▶ [Assigned task]:
In the material below, find each line with the word "none" and copy it.

▶ [Data for analysis]:
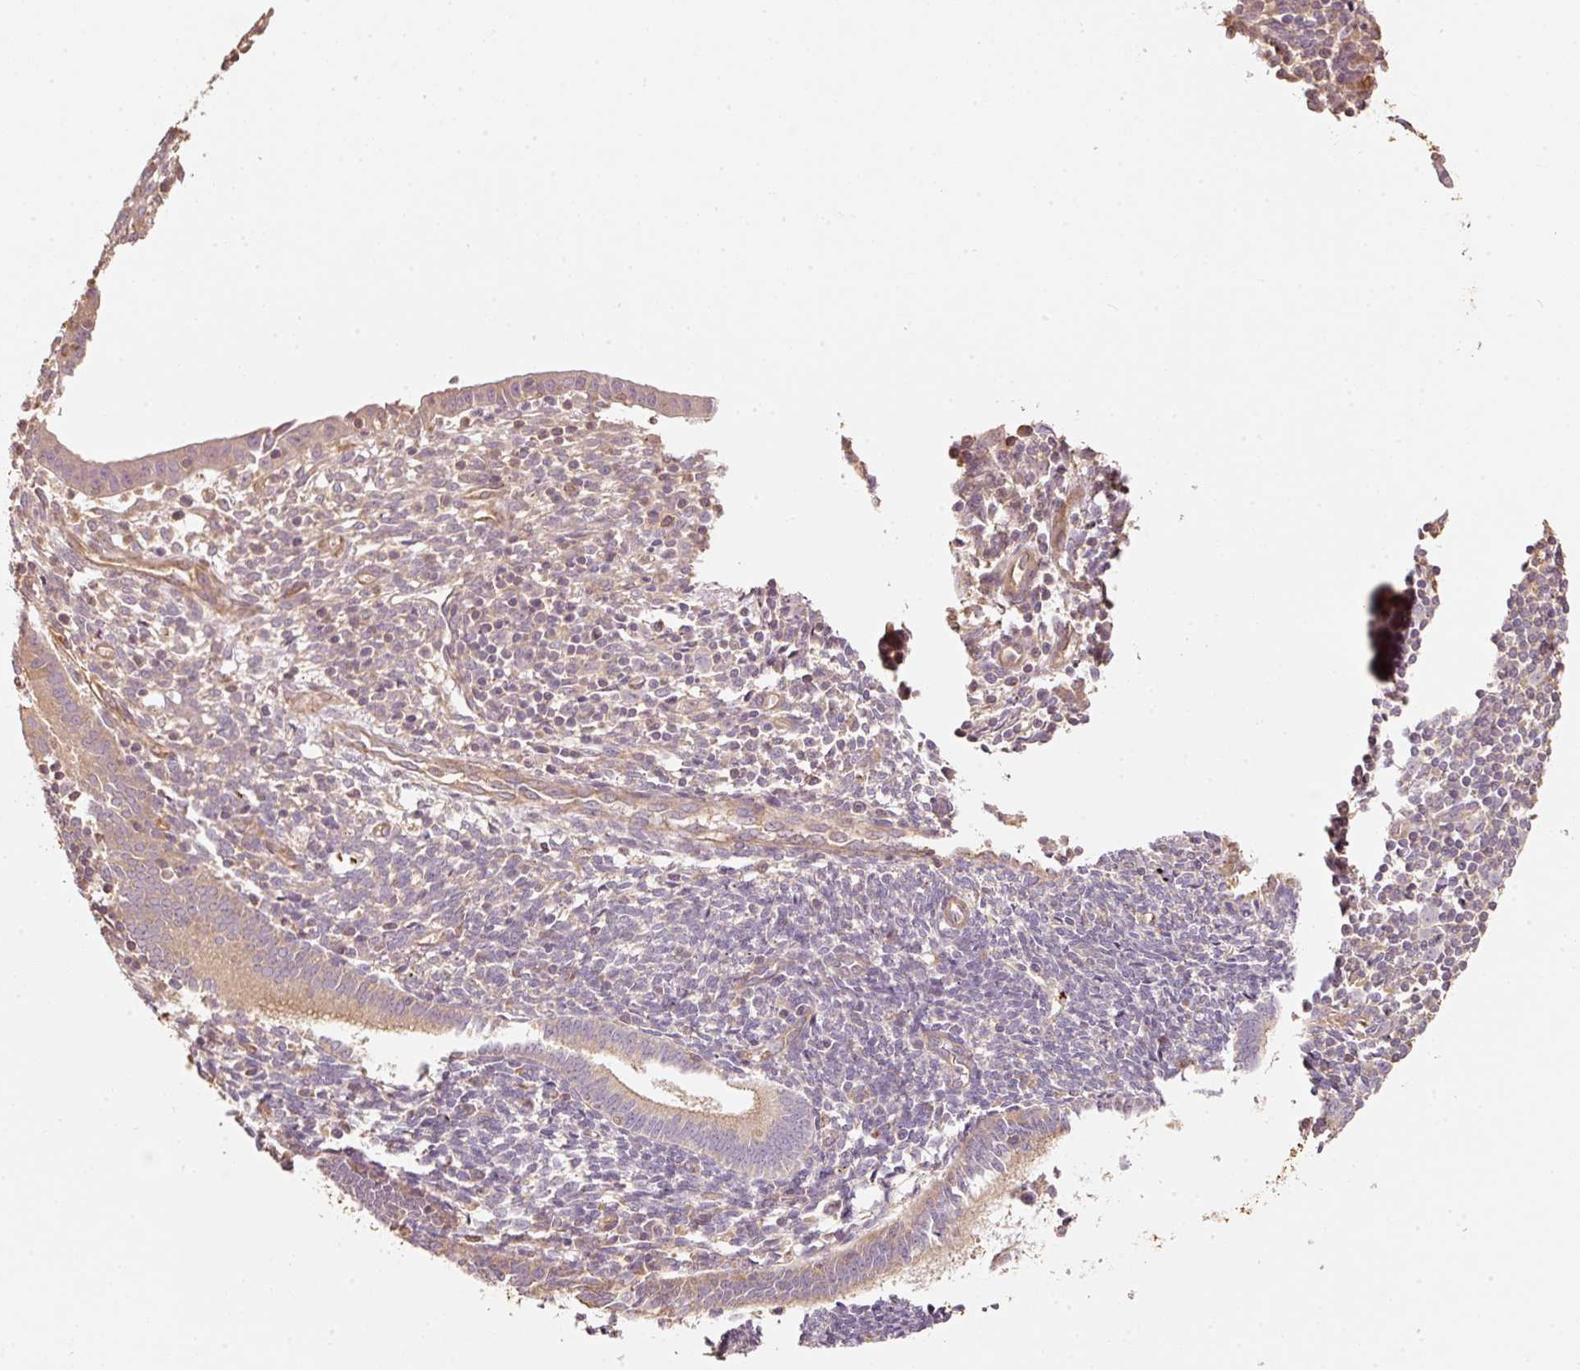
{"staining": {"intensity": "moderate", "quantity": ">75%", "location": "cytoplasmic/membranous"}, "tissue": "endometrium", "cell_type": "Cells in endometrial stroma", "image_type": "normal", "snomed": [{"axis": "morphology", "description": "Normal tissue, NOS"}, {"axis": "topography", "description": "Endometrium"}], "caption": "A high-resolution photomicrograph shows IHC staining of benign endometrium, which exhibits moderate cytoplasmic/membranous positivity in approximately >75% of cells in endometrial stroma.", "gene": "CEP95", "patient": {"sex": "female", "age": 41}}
---
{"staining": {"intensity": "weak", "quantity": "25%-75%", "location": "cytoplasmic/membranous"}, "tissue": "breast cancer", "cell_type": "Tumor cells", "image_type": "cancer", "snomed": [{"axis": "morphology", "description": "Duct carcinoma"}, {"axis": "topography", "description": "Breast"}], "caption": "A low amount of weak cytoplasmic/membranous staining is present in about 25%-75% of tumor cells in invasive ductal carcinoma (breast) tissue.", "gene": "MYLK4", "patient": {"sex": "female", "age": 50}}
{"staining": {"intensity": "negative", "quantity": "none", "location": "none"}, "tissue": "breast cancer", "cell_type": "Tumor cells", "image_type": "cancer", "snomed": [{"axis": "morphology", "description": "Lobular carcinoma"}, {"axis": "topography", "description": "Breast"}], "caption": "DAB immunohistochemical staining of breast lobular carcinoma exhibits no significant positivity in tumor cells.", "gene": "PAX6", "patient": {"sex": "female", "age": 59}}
---
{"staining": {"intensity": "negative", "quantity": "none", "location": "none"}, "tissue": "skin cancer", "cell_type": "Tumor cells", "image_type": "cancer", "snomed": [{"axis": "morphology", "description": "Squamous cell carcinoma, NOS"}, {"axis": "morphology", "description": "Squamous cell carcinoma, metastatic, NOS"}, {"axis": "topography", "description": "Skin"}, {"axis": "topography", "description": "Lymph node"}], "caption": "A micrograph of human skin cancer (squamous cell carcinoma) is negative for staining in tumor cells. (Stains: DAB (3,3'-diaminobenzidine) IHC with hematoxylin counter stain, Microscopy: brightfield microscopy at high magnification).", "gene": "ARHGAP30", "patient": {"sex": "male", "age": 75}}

▶ [Result for this exercise]:
{"staining": {"intensity": "negative", "quantity": "none", "location": "none"}, "tissue": "breast cancer", "cell_type": "Tumor cells", "image_type": "cancer", "snomed": [{"axis": "morphology", "description": "Lobular carcinoma"}, {"axis": "topography", "description": "Breast"}], "caption": "DAB immunohistochemical staining of breast lobular carcinoma exhibits no significant positivity in tumor cells.", "gene": "PAX6", "patient": {"sex": "female", "age": 59}}
{"staining": {"intensity": "negative", "quantity": "none", "location": "none"}, "tissue": "skin cancer", "cell_type": "Tumor cells", "image_type": "cancer", "snomed": [{"axis": "morphology", "description": "Squamous cell carcinoma, NOS"}, {"axis": "morphology", "description": "Squamous cell carcinoma, metastatic, NOS"}, {"axis": "topography", "description": "Skin"}, {"axis": "topography", "description": "Lymph node"}], "caption": "A micrograph of human skin cancer (squamous cell carcinoma) is negative for staining in tumor cells. (Stains: DAB (3,3'-diaminobenzidine) IHC with hematoxylin counter stain, Microscopy: brightfield microscopy at high magnification).", "gene": "ARHGAP30", "patient": {"sex": "male", "age": 75}}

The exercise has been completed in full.